At length he rose, as the shop began to fill with customers, and set off northward over the hill of the Panthéon and toward the Seine. He briefly debated visiting the Café Manoury, in the hope that he might encounter one of a handful of old acquaintances, but at last decided against it in favor of the bright lights, clamor, and restless, anonymous crowds of the Palais-Égalité.
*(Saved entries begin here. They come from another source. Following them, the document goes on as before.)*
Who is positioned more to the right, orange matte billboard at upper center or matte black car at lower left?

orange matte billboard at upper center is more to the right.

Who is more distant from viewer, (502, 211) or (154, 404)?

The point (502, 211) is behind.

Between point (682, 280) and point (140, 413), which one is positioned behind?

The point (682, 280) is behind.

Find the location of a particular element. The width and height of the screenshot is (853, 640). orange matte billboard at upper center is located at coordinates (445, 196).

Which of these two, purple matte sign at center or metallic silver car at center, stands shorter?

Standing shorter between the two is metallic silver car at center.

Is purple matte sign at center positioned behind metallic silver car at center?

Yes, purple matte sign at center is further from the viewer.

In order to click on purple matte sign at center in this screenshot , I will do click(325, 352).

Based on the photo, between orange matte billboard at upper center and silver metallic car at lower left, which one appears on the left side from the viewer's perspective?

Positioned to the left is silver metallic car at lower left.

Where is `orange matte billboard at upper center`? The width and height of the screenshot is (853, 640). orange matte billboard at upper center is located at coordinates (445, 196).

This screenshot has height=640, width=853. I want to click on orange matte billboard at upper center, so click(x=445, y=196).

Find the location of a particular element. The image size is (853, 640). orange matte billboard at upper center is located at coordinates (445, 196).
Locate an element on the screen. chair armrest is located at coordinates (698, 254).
Twenty minutes’ walk brought him to Rue Honoré, busy with fashionable diners and theatergoers, and the Palais-Égalité, once the mansion of the dead king’s cousin before the Revolution, its enclosed gardens and arcades now the liveliest public ground in Paris. A few whores waiting beneath the trees, bolder than the rest, called out to him as he ambled through the garden, emptier now that many of the cafés had taken in their tables for the winter. He bought a cone of sugared almonds from a girl carrying a tray of sweetmeats and strolled on. Pimps, flower sellers, and sideshow barkers strove for his attention.

The enclosed gardens, once known as the Palais-Royal in the dead-and-gone days of Royalty, had grown more riotous than ever since the Terror had ended two years previously. The shopkeepers had already hung their shutters for the night, but the cafés, restaurants, dance halls, theaters, gambling parlors, brothels, and sideshows remained open to serve the vast, pleasure-hungry clientele that had grown rich and come to prominence during the Revolution. Now that most of the old aristocracy had fled or were remaining discreetly unassertive, the speculators and war profiteers had scrambled to take their place and buy their abandoned town houses, flaunting fortunes suddenly made from army contracts, the purchase and resale of confiscated estates and church lands, and other methods that were best not inquired into.

Aristide paused to glance, amused, at the garish bills outside the tiny, disreputable theater where the Wild Man of the Indies pranced about, roared unintelligibly, and abandoned himself to “the mysteries of Nature” with a squealing girl twelve times daily (nineteen shows on
décadi
). The Wild Man of the Indies, Brasseur had told him once, was actually a blacksmith from Marseilles, but whom did it hurt to claim otherwise?

Fashionable couples pushed past him along the arcade, wearing garments that would have seemed as bizarre as the Wild Man to the Parisians of a decade ago. He glanced wryly down at his own plain black redingote and waistcoat as a slender boy clad in an outlandish striped coat and tall hat sauntered past, through the jostling crowds. At thirty-eight he had no desire to ape the outrageous fashions of the spoiled and prodigal eighteen-year-olds who could scarcely remember the old regime. Under the insouciant corruption of the Directory, the governing body that had replaced the National Convention after the Terror’s end, the Palais-Égalité swarmed with such fantastic creatures, the voguish youths widely nicknamed
incroyables,
“unbelievables,” and their scantily draped, loose-living female companions. To them, Aristide thought, 1789 was a lifetime ago, a distant era of history growing faint on the far side of an unthinkably deep chasm. When those young men had been schoolboys, a mere seven years ago, who could have thought that before they were grown a revolution would sweep through France, overturning monarchy, church, and age-old custom, executing a king and queen, exiling nobility, and elevating bourgeois merchants and lawyers to sudden, intoxicating wealth, prestige, and power?